Data from one trial investigator had been excluded because he was found to have been “data recording in absence of patient visits.” Using the Cochrane collaboration risk of bias tool, the researchers reported a high overall risk of bias in the study.

The vitamin B6/doxylamine treatment has been taken by about 33 million pregnant North American women since the 1950s. It is still given in half of all full term pregnancies in Canada and is the only treatment for nausea and vomiting in pregnancy approved in the US.

Originally sold as Bendectin by Merrell Dow, it was taken off the market voluntarily in 1983 after a string of lawsuits alleged that it caused birth defects.
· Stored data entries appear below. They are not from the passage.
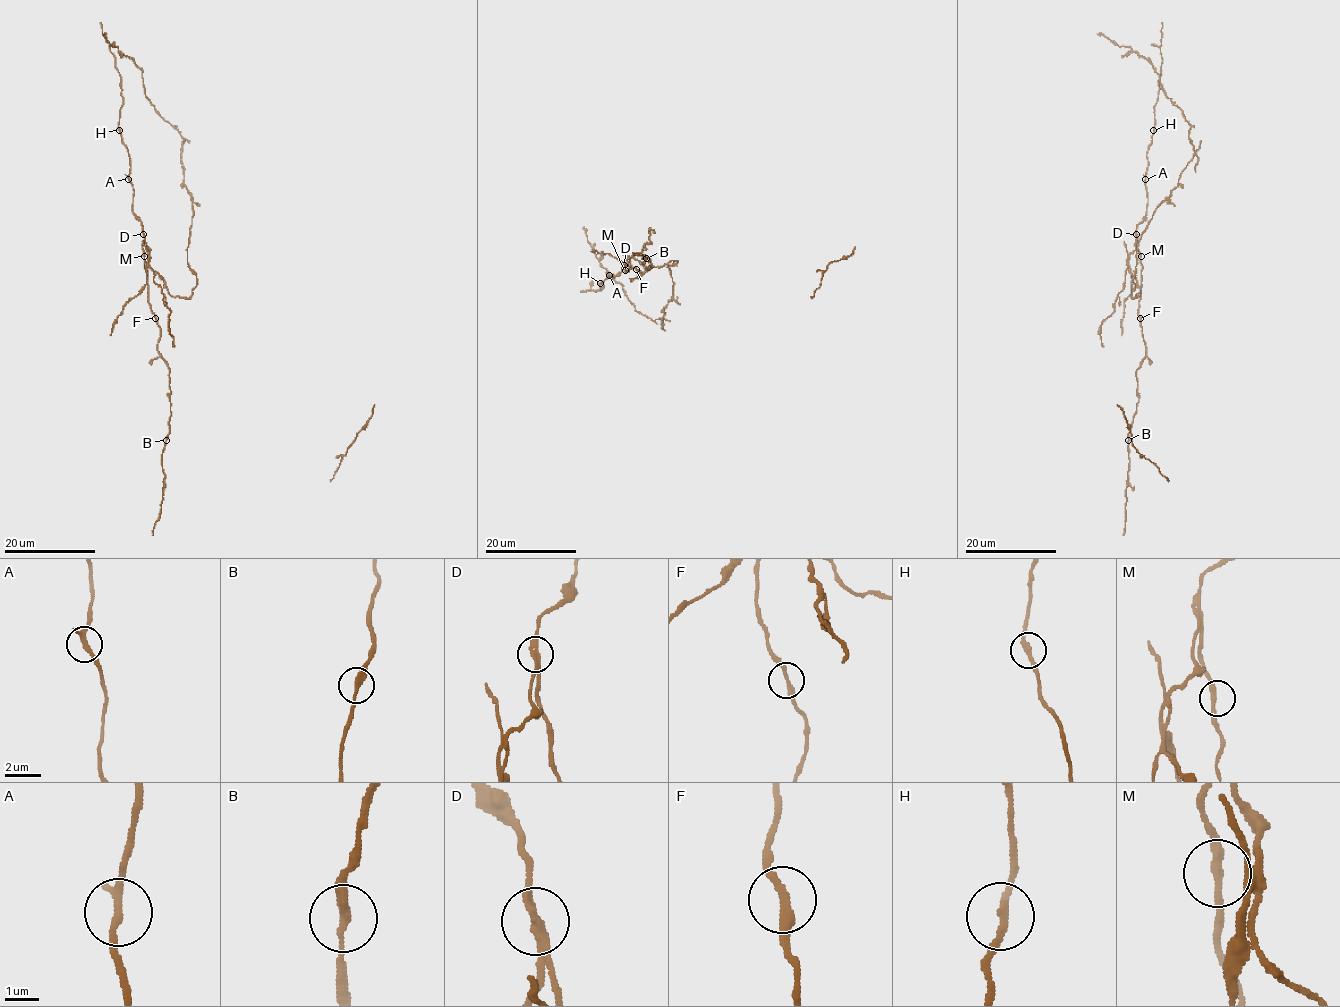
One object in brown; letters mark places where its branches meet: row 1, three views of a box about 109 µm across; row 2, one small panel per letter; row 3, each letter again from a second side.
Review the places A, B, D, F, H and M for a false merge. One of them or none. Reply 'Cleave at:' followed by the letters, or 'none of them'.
Cleave at: D

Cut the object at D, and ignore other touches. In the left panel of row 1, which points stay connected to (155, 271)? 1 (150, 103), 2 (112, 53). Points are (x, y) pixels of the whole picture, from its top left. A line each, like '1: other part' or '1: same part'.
1: same part
2: other part

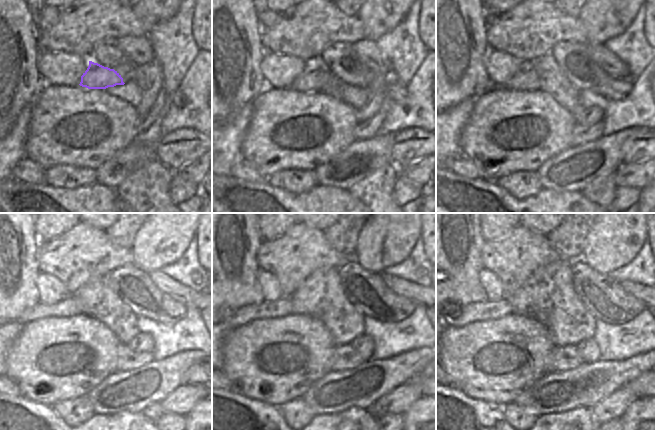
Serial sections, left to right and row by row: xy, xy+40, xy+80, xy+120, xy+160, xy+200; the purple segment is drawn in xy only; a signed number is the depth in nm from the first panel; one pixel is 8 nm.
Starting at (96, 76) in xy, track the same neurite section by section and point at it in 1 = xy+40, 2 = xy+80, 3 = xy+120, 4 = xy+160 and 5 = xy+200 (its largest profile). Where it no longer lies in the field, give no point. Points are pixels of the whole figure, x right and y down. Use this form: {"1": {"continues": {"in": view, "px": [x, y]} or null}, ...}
{"1": {"continues": {"in": "xy+40", "px": [315, 75]}}, "2": {"continues": {"in": "xy+80", "px": [526, 79]}}, "3": {"continues": {"in": "xy+120", "px": [67, 307]}}, "4": {"continues": {"in": "xy+160", "px": [282, 307]}}, "5": {"continues": {"in": "xy+200", "px": [487, 310]}}}

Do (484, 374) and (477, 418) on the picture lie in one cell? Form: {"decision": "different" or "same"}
{"decision": "different"}

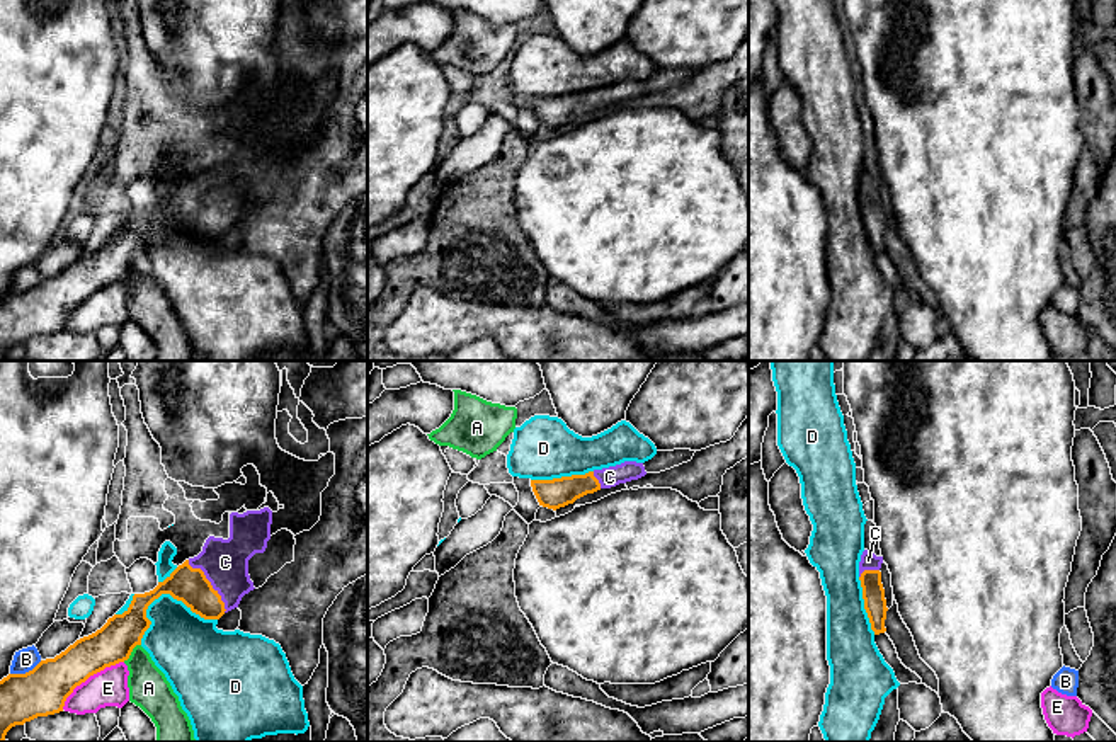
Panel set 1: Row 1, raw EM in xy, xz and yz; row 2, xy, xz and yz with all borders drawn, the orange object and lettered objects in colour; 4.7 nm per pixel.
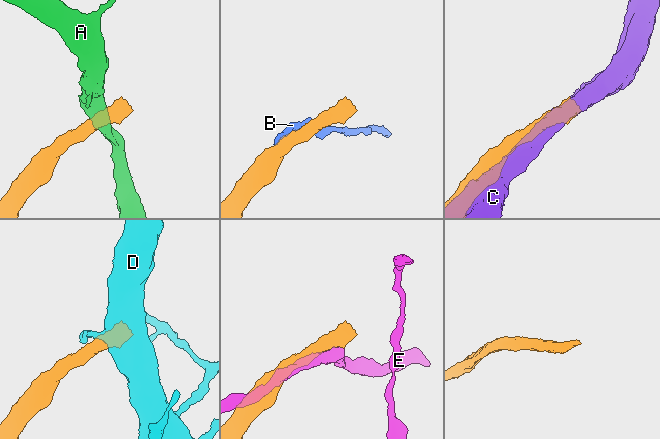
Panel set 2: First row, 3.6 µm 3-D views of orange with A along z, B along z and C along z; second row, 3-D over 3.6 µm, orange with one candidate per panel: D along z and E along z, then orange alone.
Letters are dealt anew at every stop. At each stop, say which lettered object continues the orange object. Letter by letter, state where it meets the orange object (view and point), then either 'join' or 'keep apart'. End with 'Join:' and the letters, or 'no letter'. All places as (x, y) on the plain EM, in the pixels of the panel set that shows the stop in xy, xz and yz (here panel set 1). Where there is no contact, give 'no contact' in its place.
A: contact xy (131, 269); keep apart
B: contact xy (26, 291); keep apart
C: contact xy (210, 203); join
D: contact xy (164, 211); keep apart
E: contact xy (89, 295); keep apart
Join: C

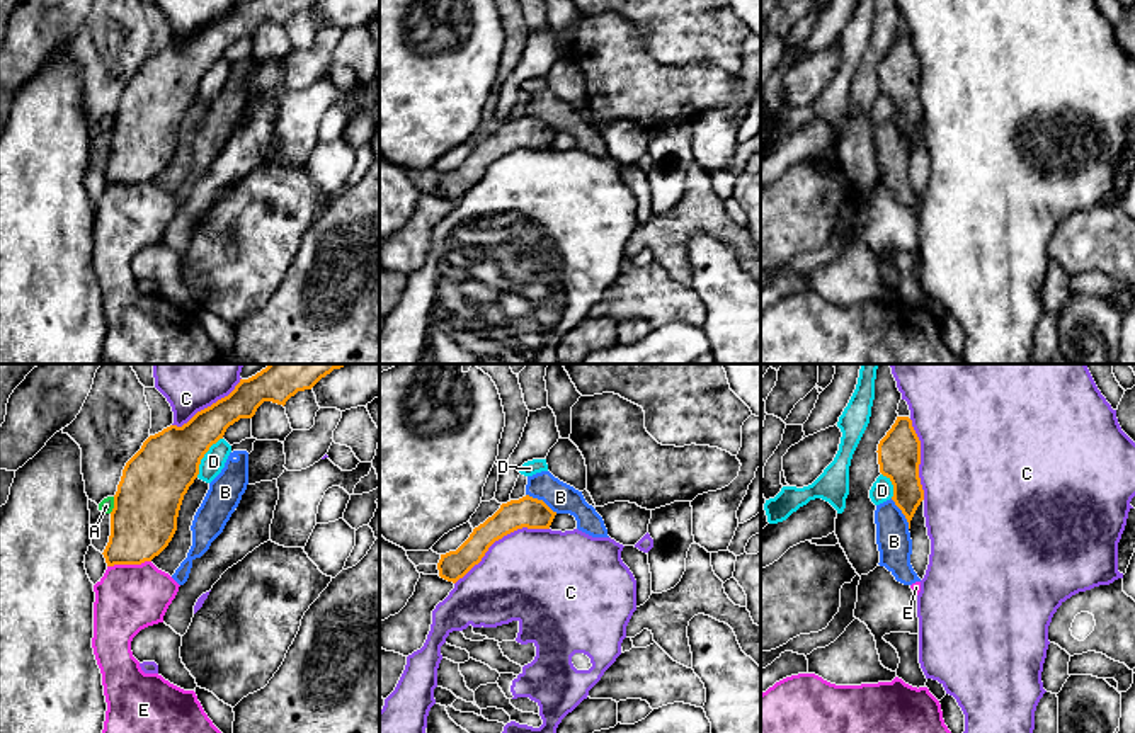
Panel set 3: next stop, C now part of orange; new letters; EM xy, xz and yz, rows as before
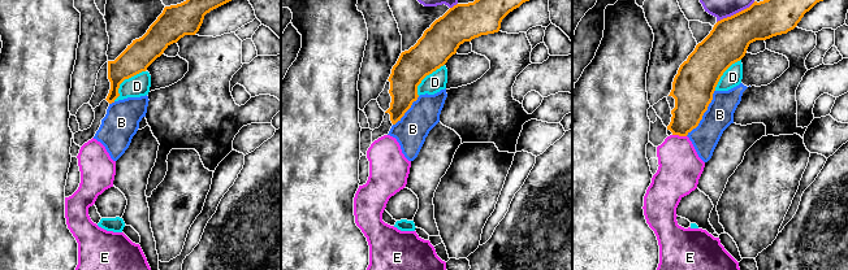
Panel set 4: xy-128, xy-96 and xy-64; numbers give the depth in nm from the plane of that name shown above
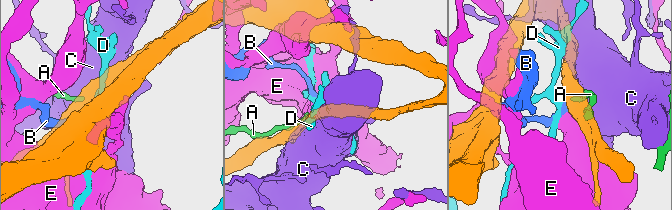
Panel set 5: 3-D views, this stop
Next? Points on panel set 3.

A prominent expert witness in these cases was William McBride, then recognized as the physician who first warned of thalidomide’s dangers. McBride was found to have falsified research to make Bendectin seem teratogenic, and he was later struck off in his native Australia.

In 2013 the FDA approved a return of the treatment, manufactured by Duchesnay. The US brand Diclegis made headlines in 2015, when the FDA ordered the correction of an Instagram post by the reality television star Kim Kardashian claiming that the drug had cured her morning sickness. Kardashian’s endorsement omitted any information on contraindications or adverse effects, and Duchesnay later acknowledged that Kardashian had been paid to endorse the drug.

In response to the PLoS One article, covered by several national US newspapers, Duchesnay issued a summary of evidence supporting the use of its product.3 Health Canada and the FDA both said that they were confident in their assessment of the drug’s safety and efficacy but that they would review the new evidence.